Hello,
after playing around with PyMC for a while I am now trying to apply PyMC v5 to a real-world problem. However, even if I think the model is pretty simple, no matter what I do, sampling always fails (one or more variables have RSS values in the range 1.1 to 3, effective sample sizes are sometimes <<100, I see patterns in trace plots and a lot divergences using NUTS).
The problem can be stated as follows: Find the parameters of a quadratic regression function
E\left[y\right]=f\left(x\right)=\beta_{0}+\beta_{1}x+\beta_{2}x^{2}
The prior information I want to encode:
- The target variable y does not have any uncertainty, but the independent variable x has.
- x\in\left[0,1\right], y may be unconstraint.
- The vertex x_{0} of the graph must be in the interval \left[\frac{1}{2},1\right] and it must be the global maximum and there are no observations expected with x values greater than the vertex. (I.e., if x_{0} is 0.7, all possible x-values are expected within \left[0,0.7\right].)

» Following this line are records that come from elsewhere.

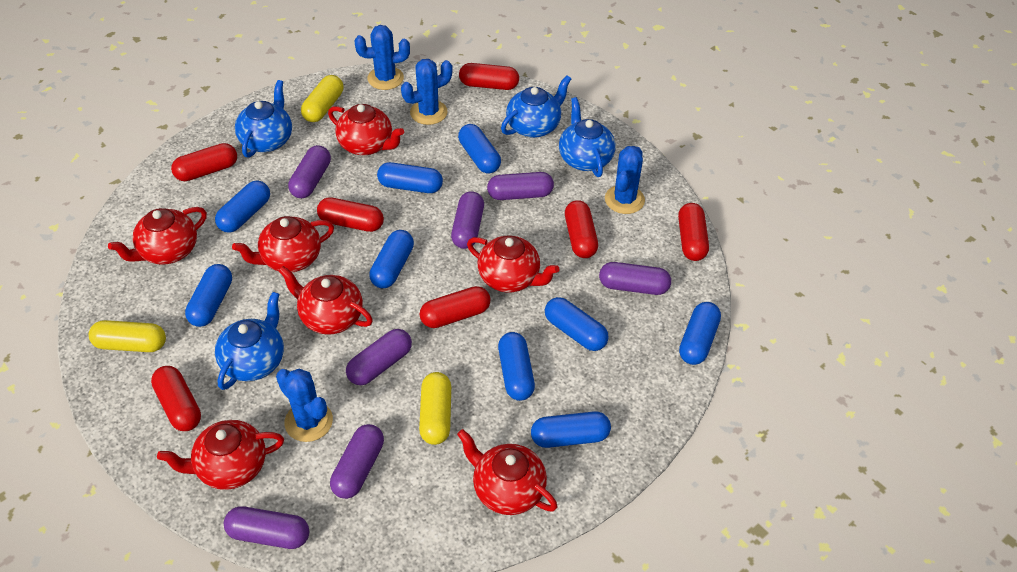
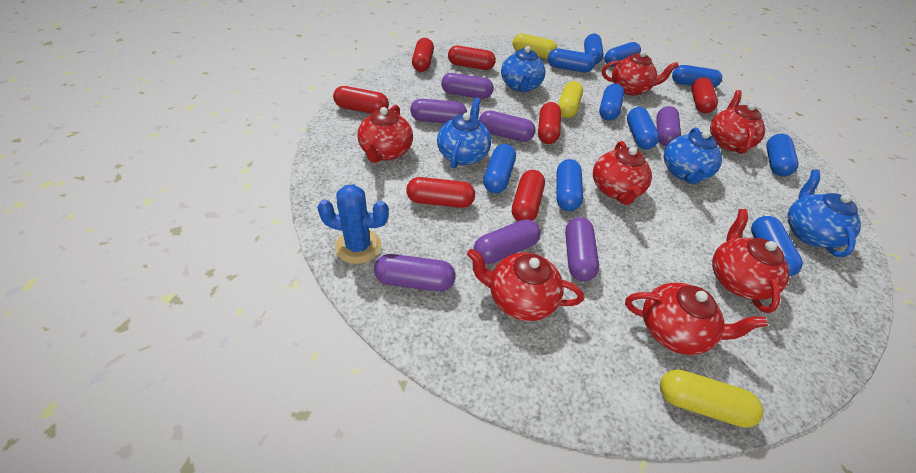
blue cactus: 4 -> 1
blue capsule: 9 -> 10

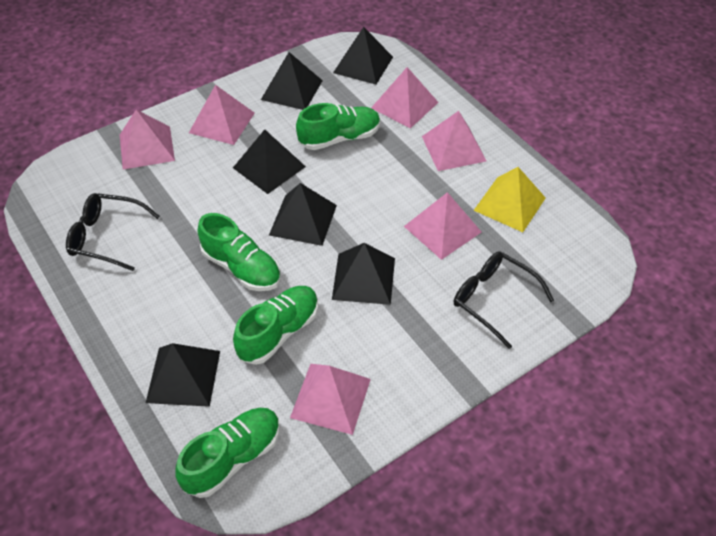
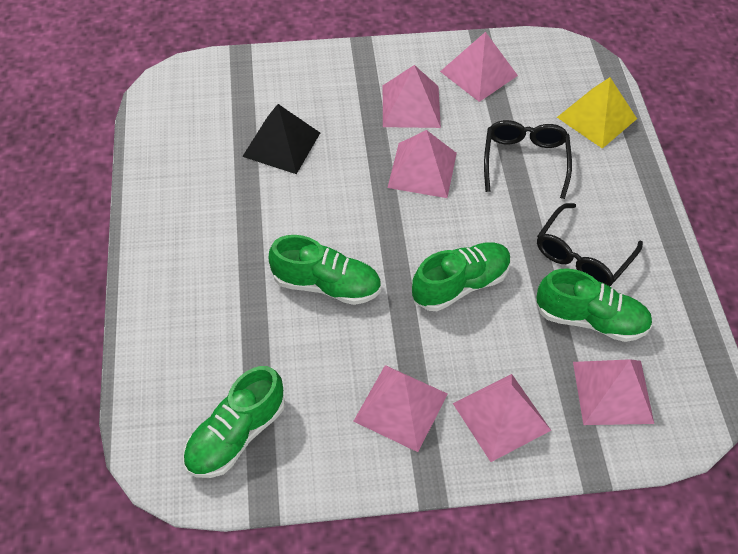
black pyramid: 6 -> 1

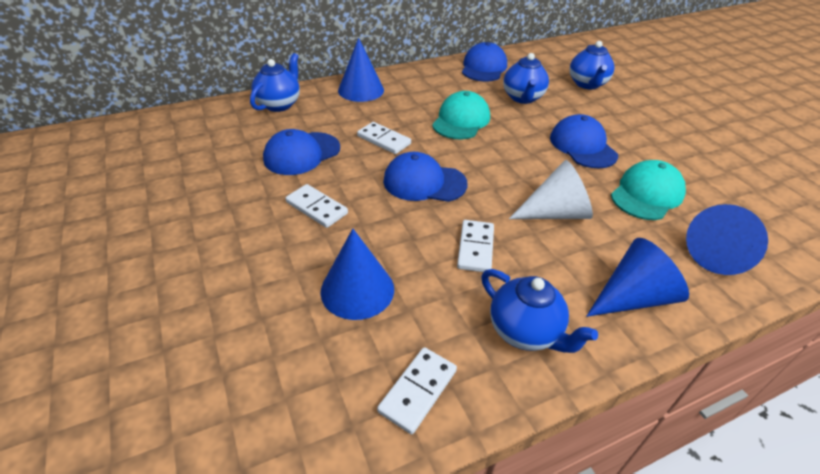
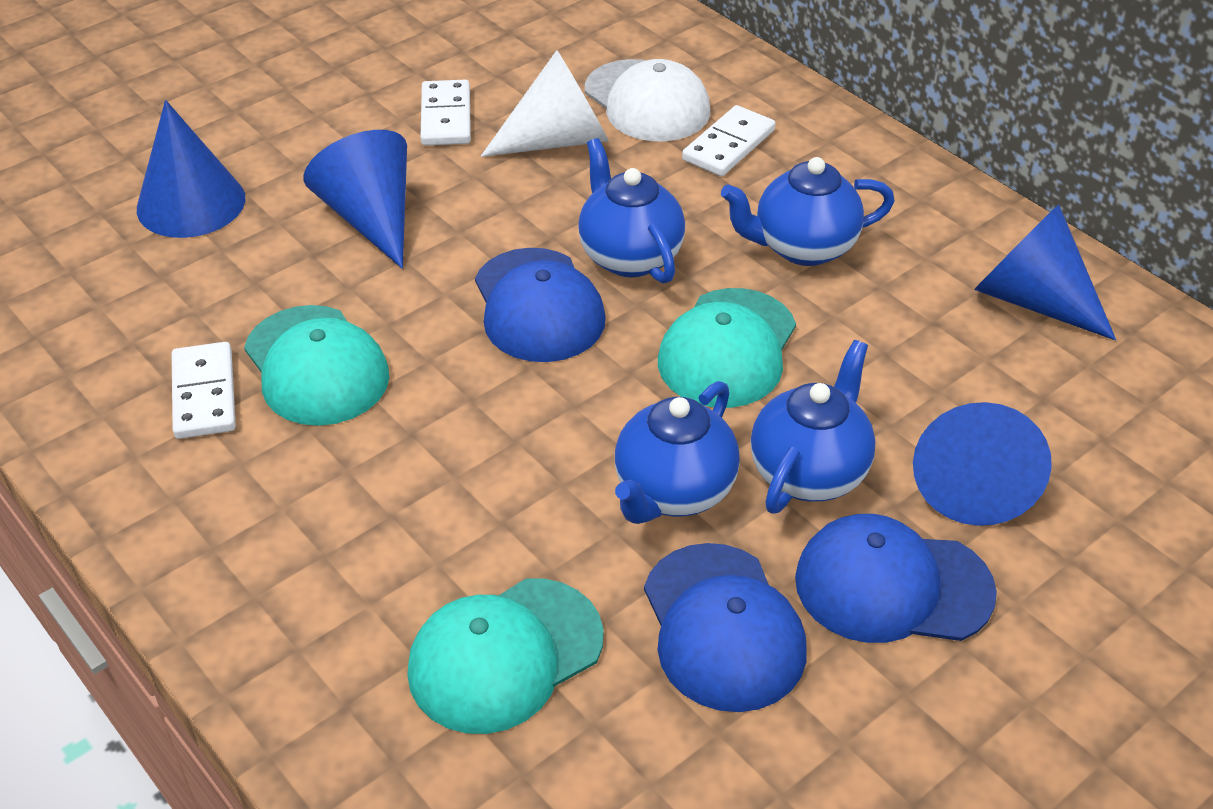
blue cap: 4 -> 3
turquoise cap: 2 -> 3
white cap: 0 -> 1
white domino: 4 -> 3

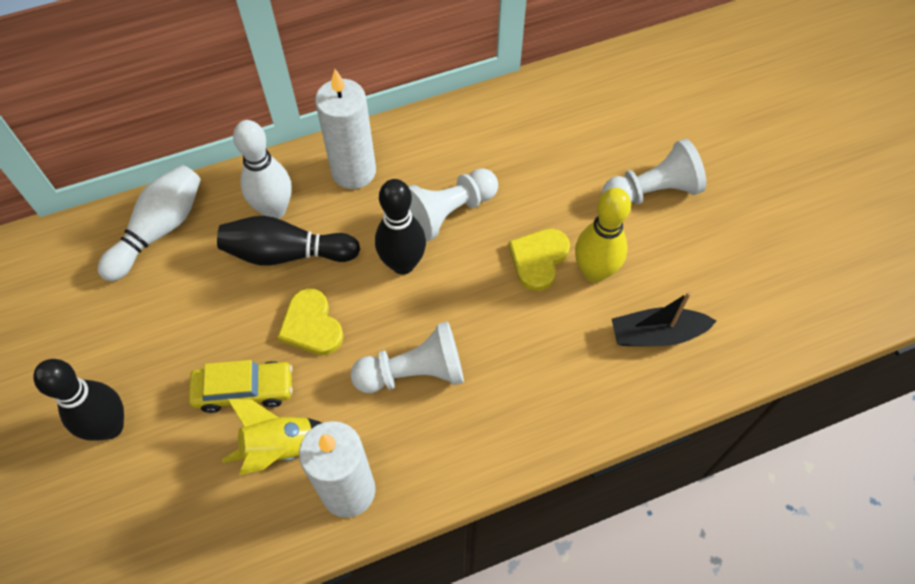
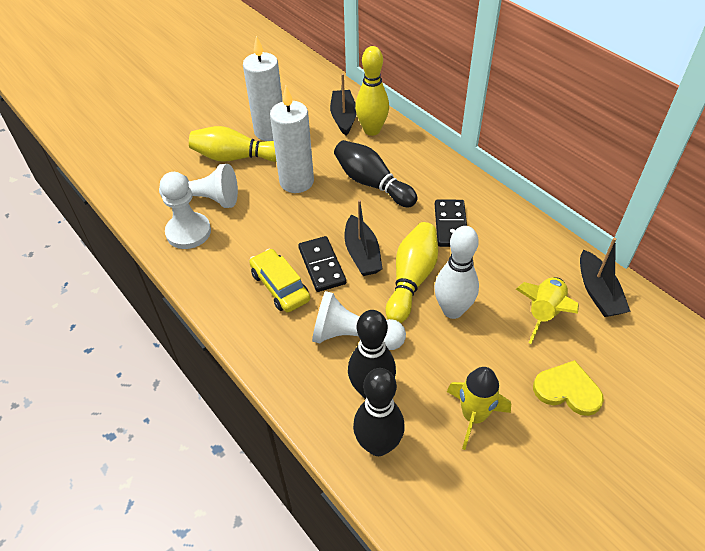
black boat: 1 -> 3
black domino: 0 -> 2
white bowling pin: 2 -> 1
yellow bowling pin: 1 -> 3
yellow heart: 2 -> 1
yellow rocket: 1 -> 2

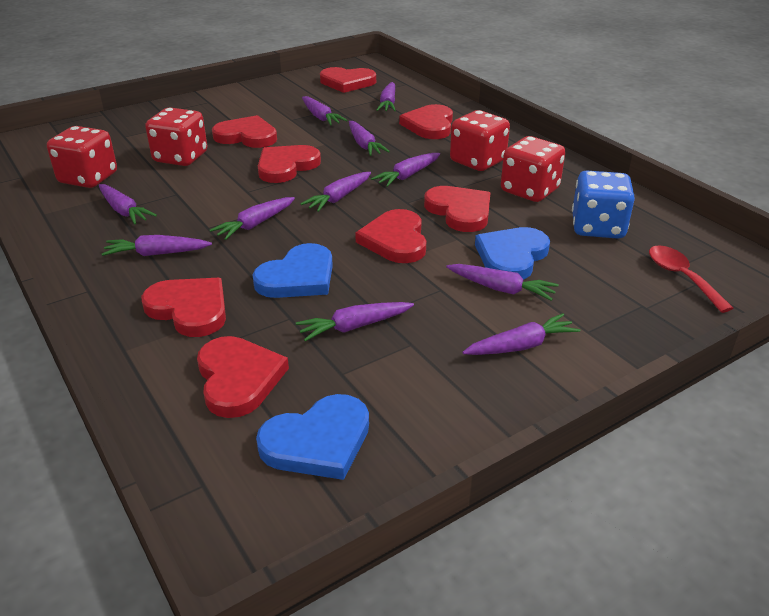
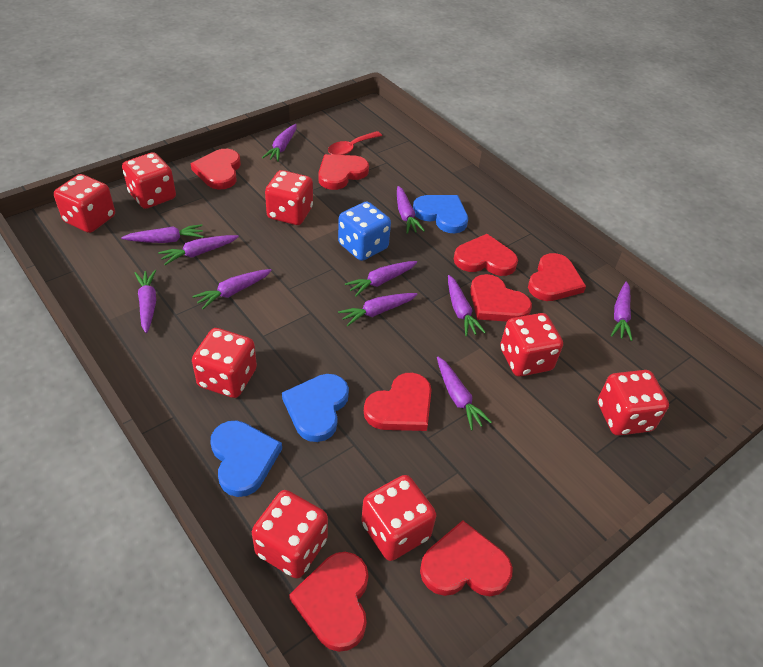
red dice: 4 -> 8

- This is a hierarchical model: Each group of data has its own vector of coefficients, \beta=\left(\beta_{0},\beta_{1},\beta_{2}\right), as well vertex x_{0}.
The following relations can be derived from this:
- \beta_{2}<0
- \beta_{1}=-2x_{0}\beta_{2}
The current state of the model looks like this, which tries to encode the prior information via the variables x_{0} and \beta_{2}.
q = 0.5
n_obs = len(x)
n_groups = len(grps)
# initial values
beta_2_init, beta_1_init, beta_0_init = np.polyfit(x, y, 2)
x0_init = -0.5*beta_1_init/beta_2_init
x1_init = x0_init + 0.5*h1/beta_2_init
with pm.Model() as model:
# x0
theta_0_alpha = pm.Uniform("theta_0_alpha", lower=0.1, upper=100, initval=16.7631)
theta_0_beta = pm.Uniform("theta_0_beta", lower=2, upper=100, initval=5.5099)
theta_0 = pm.Beta("theta_0", alpha=theta_0_alpha, beta=theta_0_beta, shape=n_groups)
x0 = pm.Deterministic("x0", q + theta_0*(1 - q))
x0_ = x0 - x_offset
# beta_2
mu_beta_2 = pm.Uniform("mu_beta_2", lower=np.max([0, -0.5*beta_2_init]), upper=-1.5*beta_2_init)
sigma_beta_2 = pm.HalfNormal("sigma_beta_2", sigma=50)
beta_2_neg = pm.InverseGamma("beta_2_neg", mu=mu_beta_2, sigma=sigma_beta_2, shape=n_groups)
beta_2 = pm.Deterministic("beta_2", -beta_2_neg)
# x
sigma_sigma_x = 0.05
sigma_x = pm.HalfNormal("sigma_x", sigma_sigma_x)
x_lat = pm.Uniform("x_lat", lower=-x_offset*np.ones(n_obs) - sigma_sigma_x, upper=x0_[grp_idx] + sigma_sigma_x)
x_obs = pm.Normal("x_obs", mu=x_lat, sigma=sigma_x, observed=x)
# y
sigma_beta_0 = pm.HalfNormal("sigma_beta_0", 100)
beta_1 = pm.Deterministic("beta_1", -2*x0_*beta_2)
beta_0 = pm.Normal("beta_0", mu=beta_0_init, sigma=sigma_beta_0, shape=n_groups)
y_pred = pm.Deterministic("y_pred", beta_0[grp_idx] + beta_1[grp_idx] * x_lat + beta_2[grp_idx] * x_lat**2)
y_obs = pm.Normal("y_obs", mu=y_pred, sigma=5, observed=y)
Here x_offset
is the mean of the original x values of all observations and groups. I.e., I the model works on the shifted x values x - x_offset
in order to be able to set the prior mean of \beta_{0} to zero (otherwise I would have no specific prior knowledge about this parameter).
Please note that I could not find out how to encode that y is actually noise-free, so I decided to give it at least a bit of Gaussian noise. This seems to be important for sampling, because setting the variance of y_pred
to, e.g., 0.001, the results are even worse.
Sampling:
with model:
trace = pm.sample(3000, tune=6000, chains=4, cores=4, nuts_sampler_kwargs={"target_accept": 0.99})
I don’t know what else to try and would appreciate any help. Thanks.